Uang yang diterima oleh Nyono ternyata merupakan kutipan jasa pelayanan kesehatan dana kapitasi dari 34 puskesmas di Jombang. Menurut Wakil Ketua KPK, Laode M. Syarif kutipan itu sudah dikumpulkan sejak Juni 2017. Totalnya mencapai Rp 275 juta. (IDN Times)
Selanjut, Kepala Daerah yang terjaring OTT KPK tahun 2018 dengan jumlah ketiga ditempati PAN yakni sebanyak 2 orang. Mereka ialah;
1.Bupati Lampung Selatan, Zainuddin Hasan
Zainudin ditangkap di kediamannya di Lampung Selatan pada 26 Juli sekitar pukul 23:00 WIB. Ia diduga memudahkan proyek agar bisa dimenangkan oleh seorang kontraktor yang dekat dengan dia, bernama Gilang Ramadan. Gilang merupakan pemilik dari CV 9 Naga.

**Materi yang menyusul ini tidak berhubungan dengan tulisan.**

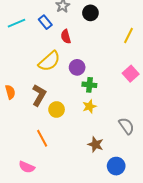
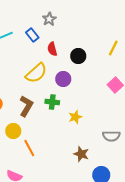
black circle: (90, 13) -> (78, 56), moved
green cross: (89, 85) -> (52, 102), moved
yellow circle: (57, 109) -> (13, 131), moved
gray semicircle: (126, 126) -> (111, 136), turned 126

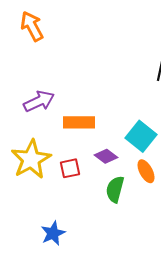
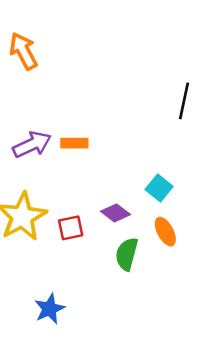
orange rectangle: (79, 122) -> (74, 143), moved, size x0.7
cyan square: (141, 136) -> (159, 188), size x0.7

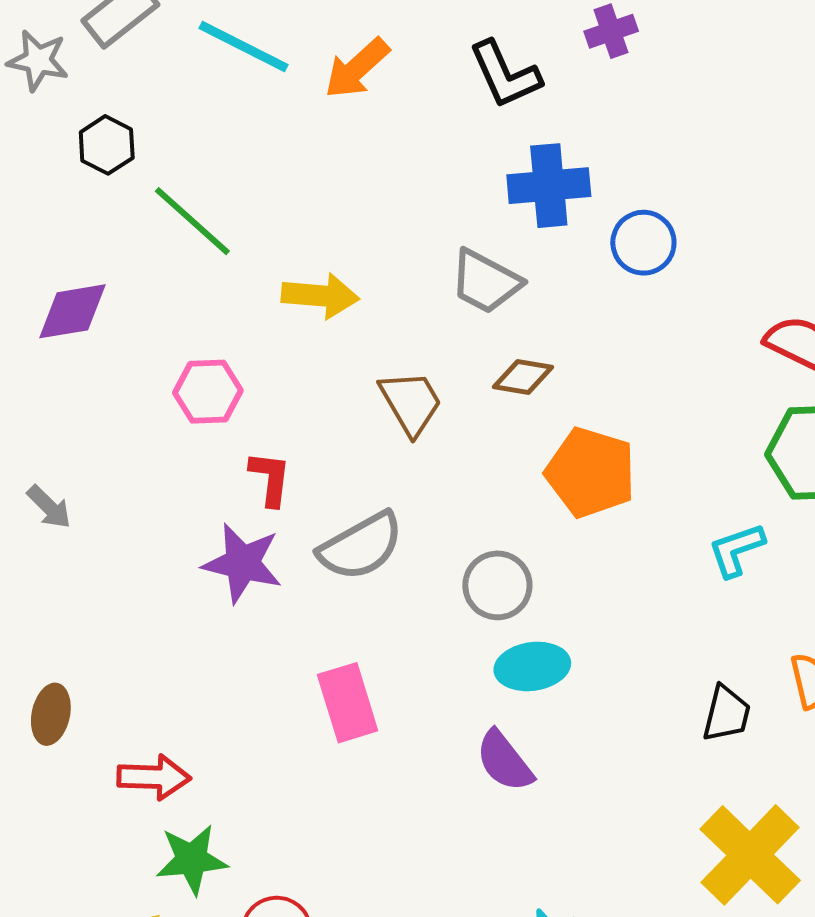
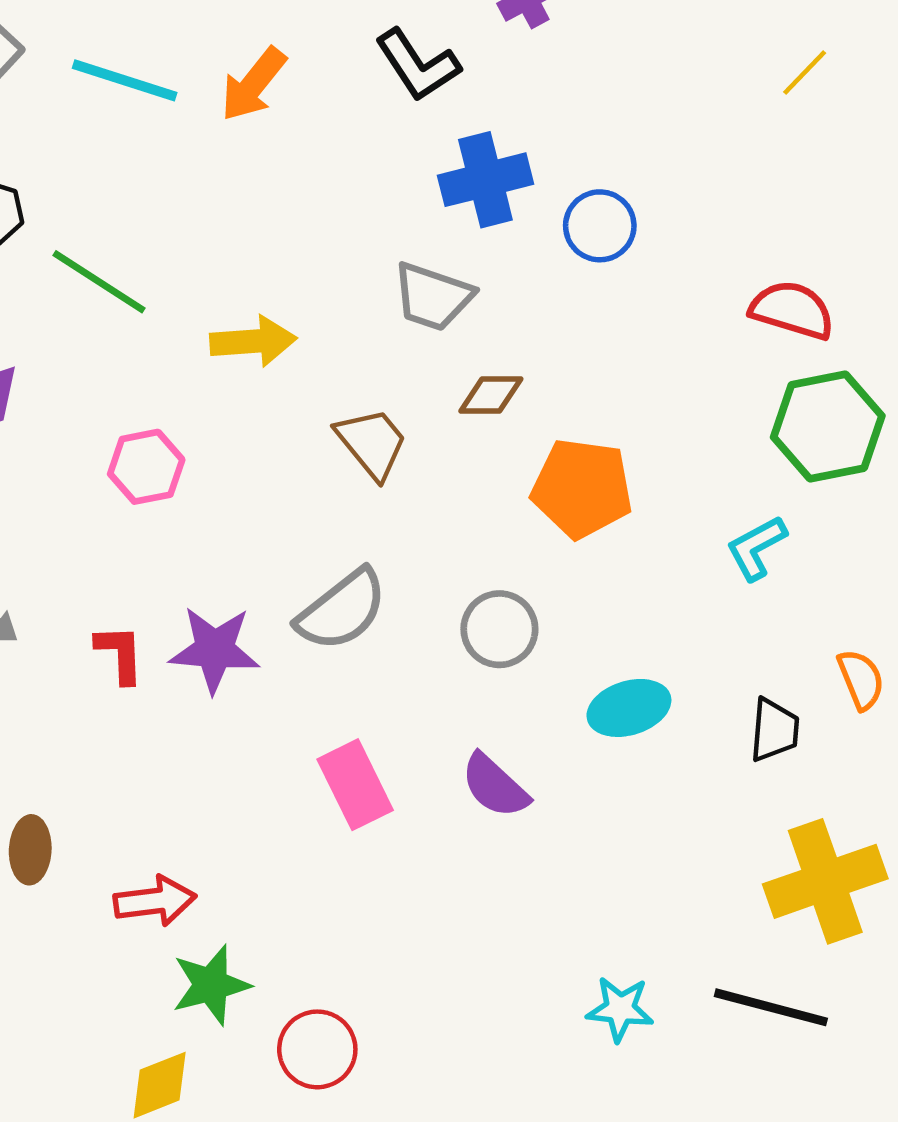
red L-shape: (270, 479) -> (120, 654), moved
cyan ellipse: (532, 666) -> (629, 708), moved
purple semicircle: (504, 761) -> (495, 786), moved
yellow cross: (750, 855) -> (825, 881), turned 36

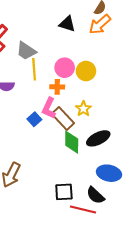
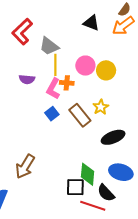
orange cross: (57, 87) -> (67, 83), moved
pink L-shape: (49, 108) -> (53, 89), moved
green diamond: (72, 142) -> (88, 174), moved

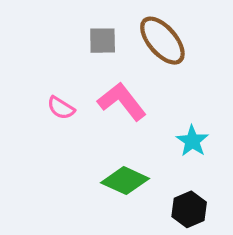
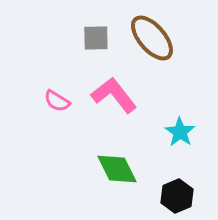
green diamond: (125, 181) -> (117, 169), turned 39

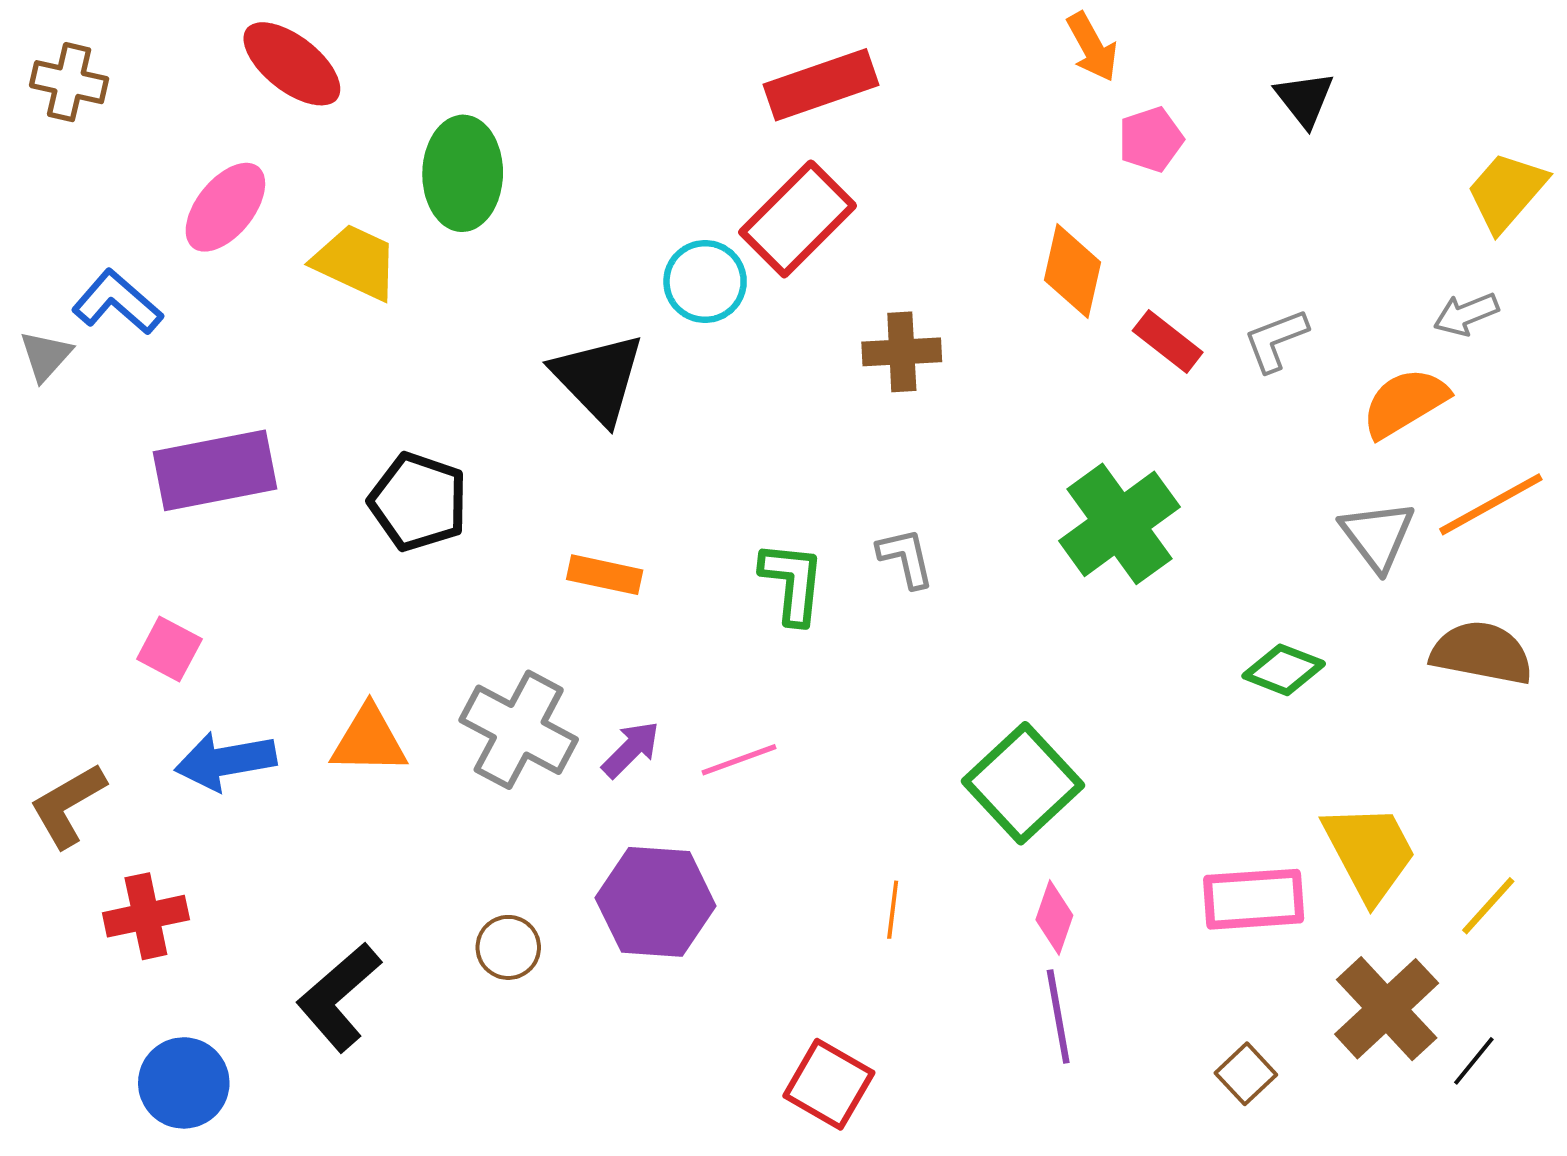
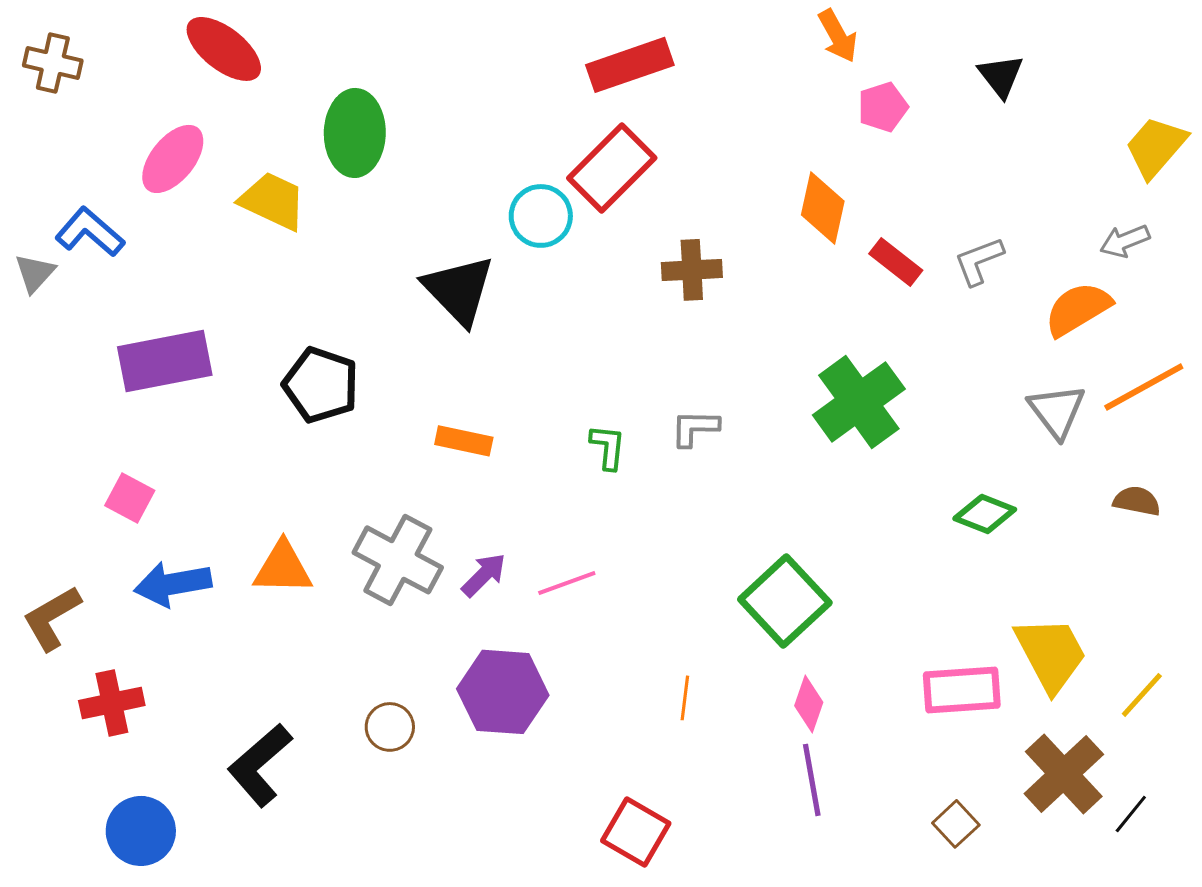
gray L-shape: (906, 558) -> (695, 428), turned -76
green L-shape: (792, 583) -> (608, 447), size x0.7
brown semicircle: (1482, 653) -> (1137, 501), size x0.6

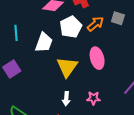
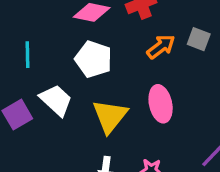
white pentagon: (71, 27) -> (93, 59), moved, turned -30
white trapezoid: (44, 42) -> (56, 100), moved, turned -70

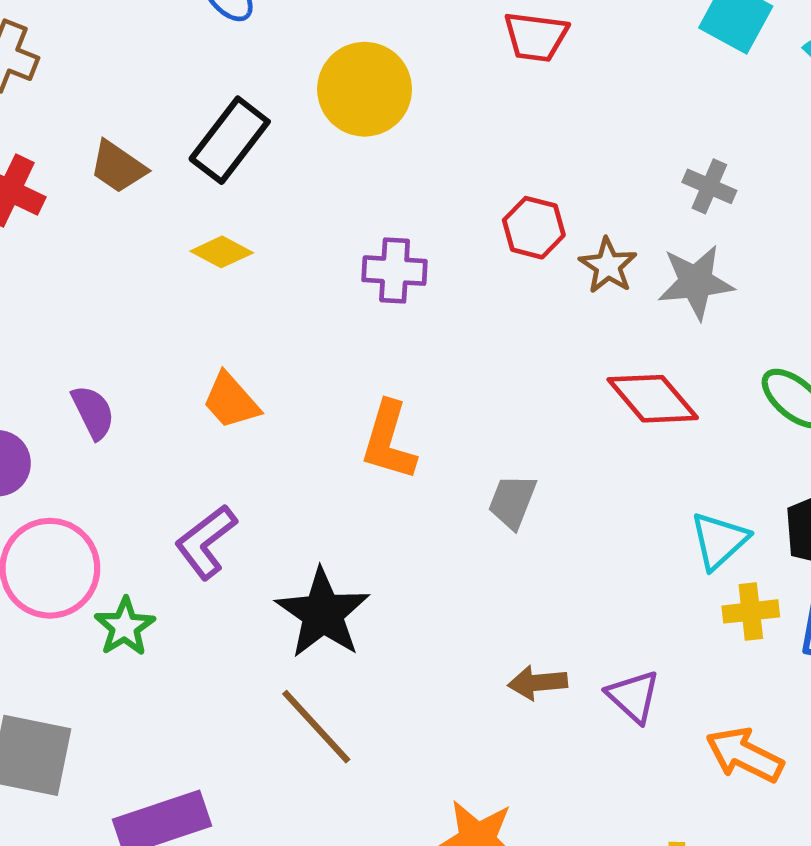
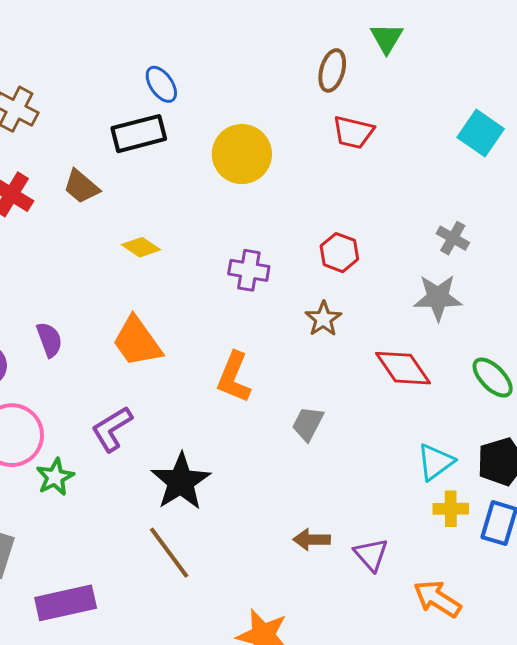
black rectangle: (230, 140) -> (139, 134), moved, turned 32
brown star: (608, 266) -> (323, 319), moved
orange trapezoid: (231, 401) -> (137, 342), size x1.4

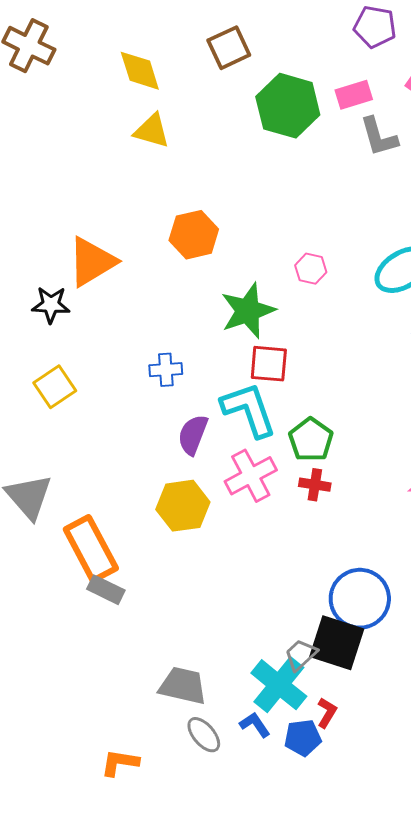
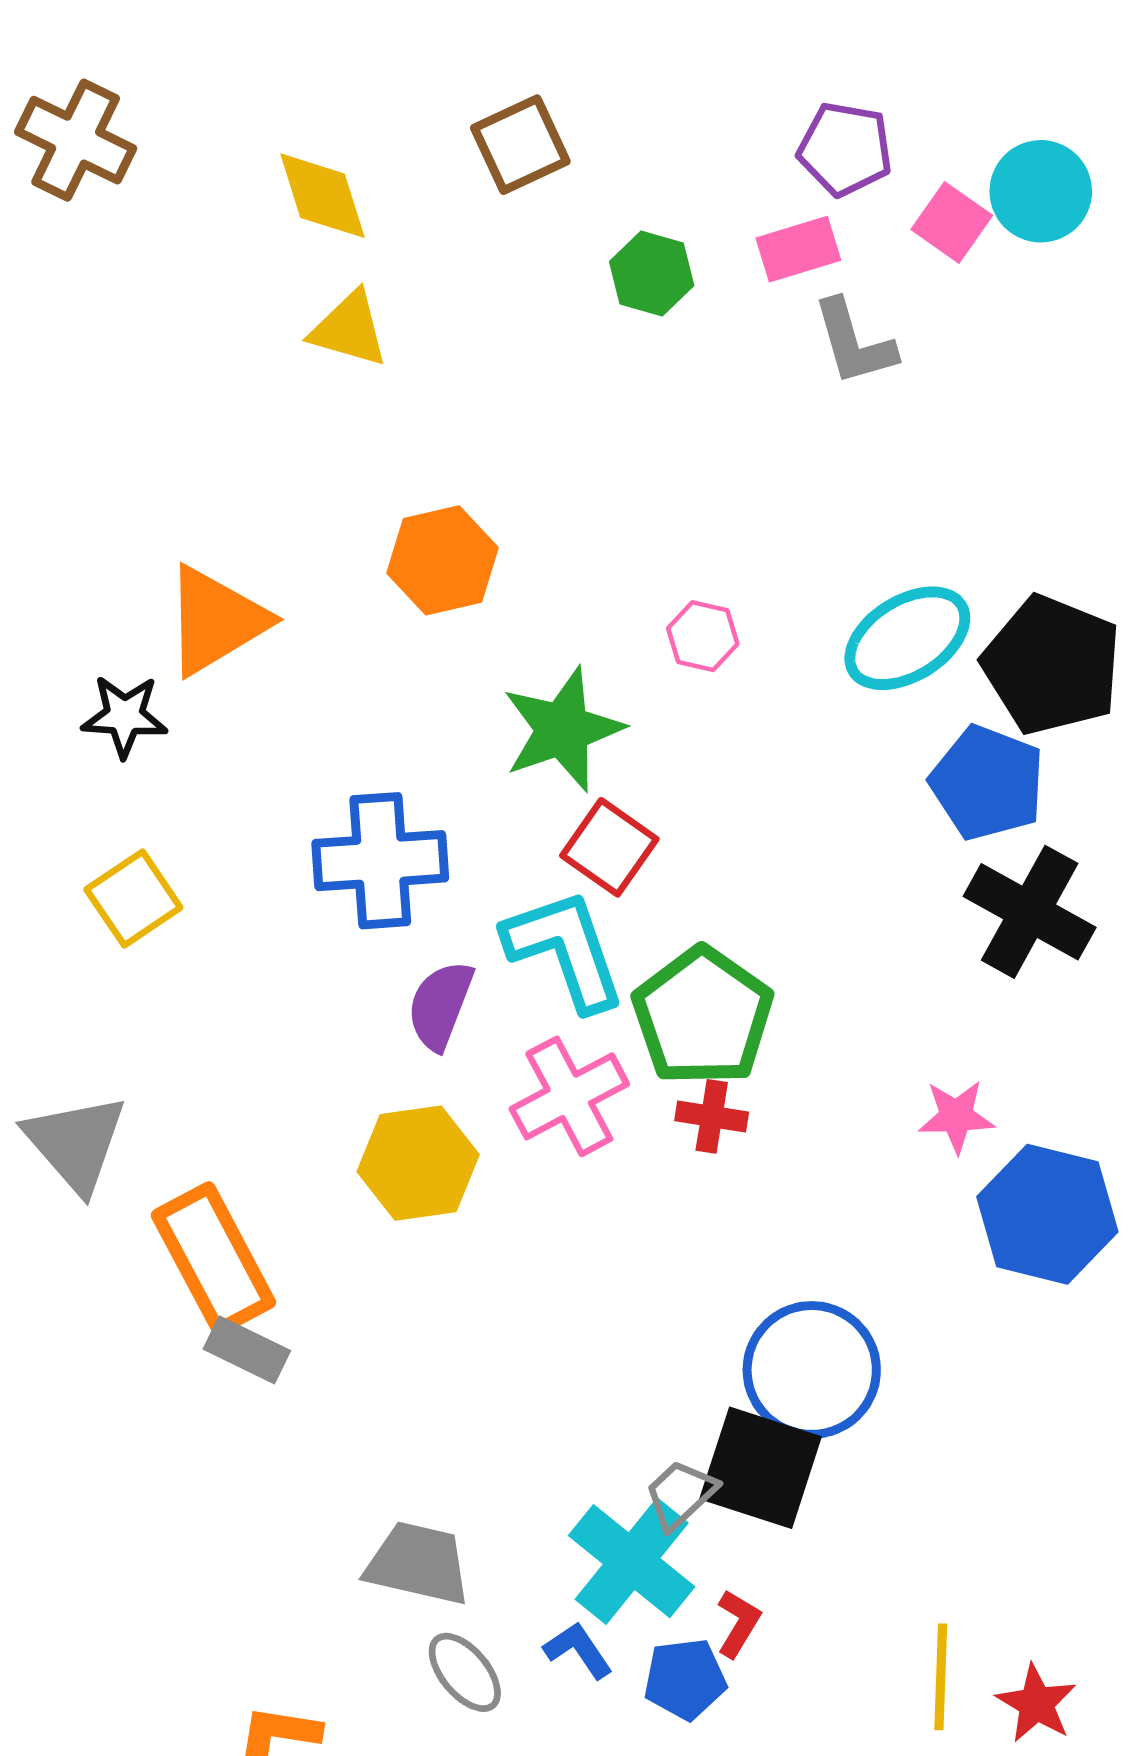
purple pentagon: (375, 27) -> (845, 149), moved
green hexagon: (288, 106) -> (652, 274), size x0.6
red square: (269, 364) -> (609, 847), turned 30
blue cross: (166, 370) -> (380, 861), size x1.8
green pentagon: (311, 440) -> (703, 1016), size x1.4

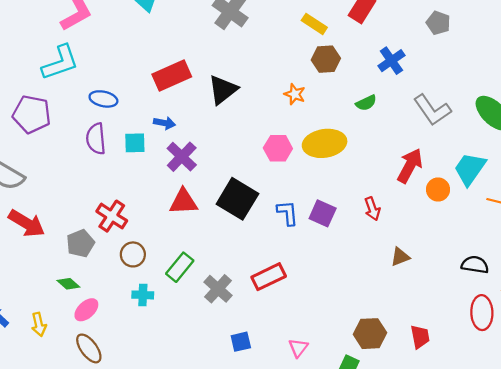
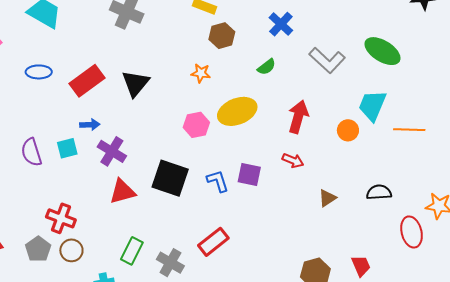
blue ellipse: (103, 99) -> (39, 72), moved
red arrow: (410, 166) -> (298, 117), moved
red arrow: (372, 209) -> (293, 161), turned -35
brown circle: (133, 254) -> (71, 250), moved
black semicircle: (475, 265) -> (379, 192), moved

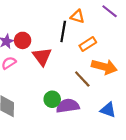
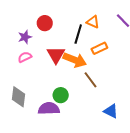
red circle: (23, 40) -> (45, 23), moved
orange arrow: (104, 67) -> (75, 60), moved
purple semicircle: (68, 106) -> (49, 109), moved

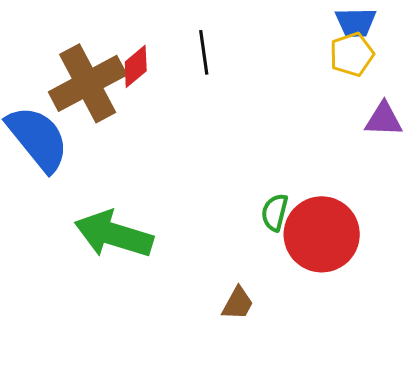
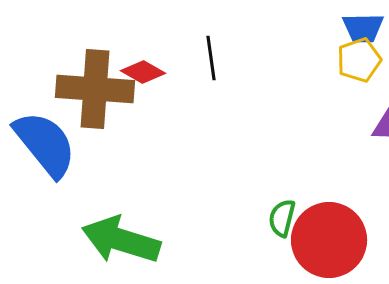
red diamond: (136, 66) -> (143, 72), turned 69
brown cross: (88, 83) -> (95, 89), turned 32

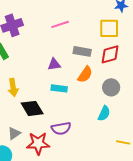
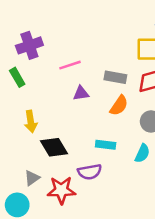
pink line: (60, 24) -> (70, 65), moved
cyan rectangle: (59, 88) -> (106, 145), moved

Sebagai imbalannya, ia meminta fee untuk setiap proyek sebesar 10-17 persen. Hasilnya, Gilang berhasil mendapatkan 15 proyek dengan nilai total Rp 20 miliar. Namun, Gilang cerdik. Ia menggunakan trik meminjam nama perusahaan lain agar bisa ikut lelang dan mendapatkan semua proyek itu.
Semula, sudah ada uang senilai Rp 600 juta yang ditujukan bagi Zainudin. Sebanyak Rp 200 juta dipegang oleh Agus Bhakti Nugroho di sebuah hotel. Sedangkan sisanya, Rp 400 juta ditemukan di rumah Anjar Asmara. Namun, belum juga diserahkan ke Zainudin, uang itu sudah disita oleh penyidik KPK. Selain Zainudin, KPK juga menetapkan Agus, Anjar dan Gilang sebagai tersangka. (IDN Times).
2. Walikota Kendari Sulawesi Tenggara, Adriatma Dwi Putra
Ia ditangkap pada 27 Februari 2018. Menurut Wakil Ketua KPK, Basaria Pandjaitan, proses pemberian uang suap kepada Asrun, ayah Adriatma, telah dilakukan sejak 26 Februari. Tim penyidik KPK mengetahui ada penarikan uang sebesar Rp 1,5 miliar di Bank Mega di Kendari.
Lalu ada pula uang senilai Rp 1,3 miliar yang diambil dari kas PT Sarana Bangun Utama. Uang dengan total Rp 2,8 miliar itu terkait pelaksanaan pengadaan barang dan jasa di Pemkot Kendari pada tahun 2017-2018. (IDN Times)
Selanjutnya, Partai NasDem sebanyak 1 orang.Dia adalah Bupati Lampung Tengah, Mustafa.
Kasus penyuapan yang dilakukan oleh Pemkab Lampung Tengah bermula karena Mustafa ingin meminjam uang sebesar Rp 300 miliar kepada PT SMI, BUMD yang dikelola oleh Kementerian Keuangan. Uang itu akan digunakan untuk membiayai pembangunan proyek milik Kementerian PUPR di Lampung Tengah.
Untuk bisa meminjam dana dari BUMD, membutuhkan persetujuan dari anggota DPRD. Sayangnya, sebagai imbal balik, mereka meminta uang Rp 1,16 miliar. Lalu, apa peran Mustafa di sini? Rupanya ia turut mengarahkan agar uang Rp 1,16 miliar mengambil dari dana taktis Pemda dan kontraktor. (IDN Times)
Bupati Hulu Sungai Tengah, Abdul Latif (Partai Berkarya)
Ia ditangkap pada 4 Januari 2018 lalu terkait dugaan suap lebih dari Rp 1 miliar terkait proyek pembangunan rumah sakit di Kabupaten Hulu Sungai Tengah, Kalimantan Selatan.
Bupati Bengkulu Selatan, Dirwan Mafmud (Perindo)
Dirwan ditangkap pada 15 Mei 2018. pada 15 Mei 2018 sekitar pukul 16.20 WIB, diduga terjadi penyerahan uang dari seorang kontraktor bernama Juhari kepada Nursilawati yang merupakan keponakan Dirwan.